Monticello

Day 140 • July 19, 2012 • Charlottesville to Mineral, VA •  46 miles

The plan was to visit Monticello today so last night we stayed in the Charlottesville Budget Inn so that we could get an early start.  I had reserved the first tour of the day and we arrived in time to scout the entire premises of the visitors center for bike parking, to no avail.  We ended up wedging ourselves between some trees and the edge of the parking lot, locking to a hand rail for some steps.  When it was time to leave mid-morning, we were completely blocked in by cars.  Thankfully Brad and Virginia were about to leave and we were able to squeeze out through their empty slot.  They were on holiday from Melbourne, Australia, enjoying a picnic lunch in the parking lot when we walked up. They said they were loving everything about the US but the food.  They found much of the food on the road to be over-processed and unhealthy but were happy to have found some fresh produce at roadside stand today.  We could relate.

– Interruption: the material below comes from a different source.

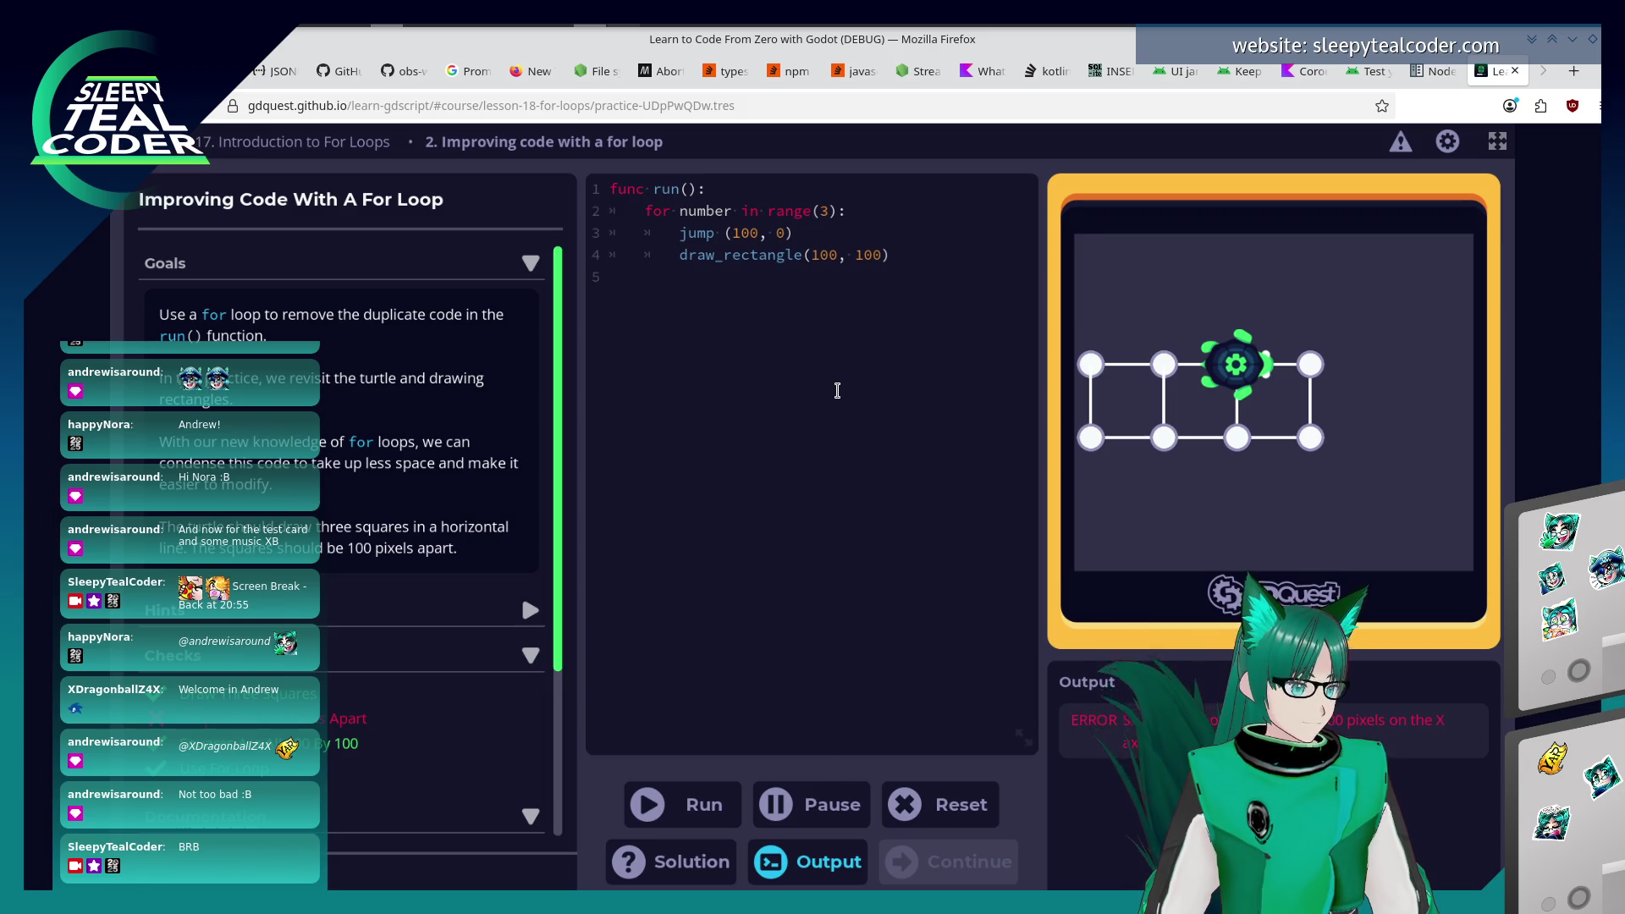
key(BackSpace)
key(BackSpace)
key(BackSpace)
text(0, 10)
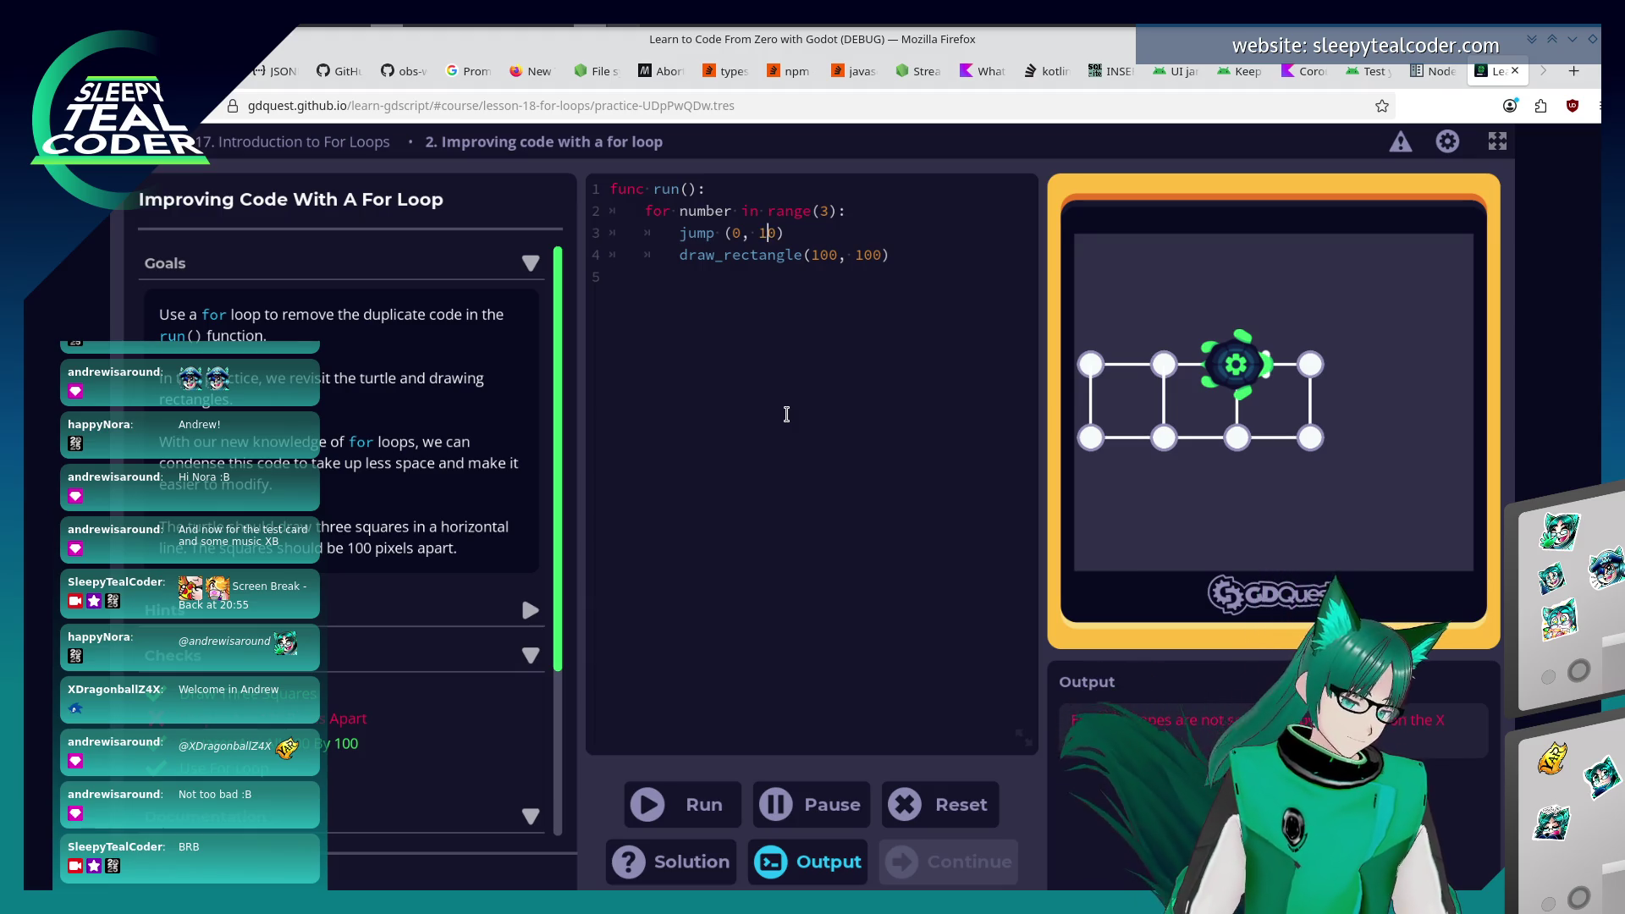
click(669, 805)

Zoe and I both enjoyed Monticello.  Our tour guide was excellent and the entire staff at the site seem to be life-long or aspiring Jeffersonians, so you could experience lively and informed discussion of Thomas Jefferson’s life and contributions from almost anyone you met.  The home is kept in immaculate and historically accurate condition.  There are lots of hands-on activities for kids which nearly blew our schedule today because Zoe was so interested.  Of course the alternative was another hot, mid-day ride so we were both highly incented to enjoy Monticello.

When we finally got back on the road, we ditched the meandering TransAmerica routing for all the usual reasons and rode instead on Highway 250 and Route 208 to Louisa.  This was a good route, the only negative was a lot of traffic on Route 208.  It was getting late when we arrived in Louisa and we had hoped to spend the night there but couldn’t find camping.  After dinner we rode the short distance to Mineral and camped at the fire department where we enjoyed hot showers and the distant music of a local bluegrass festival.  Mineral was our last stop on the TransAmerica trail.  Tomorrow we would begin heading north, eventually picking up the Atlantic Coast trail, our last Adventure Cycling trail of the trip.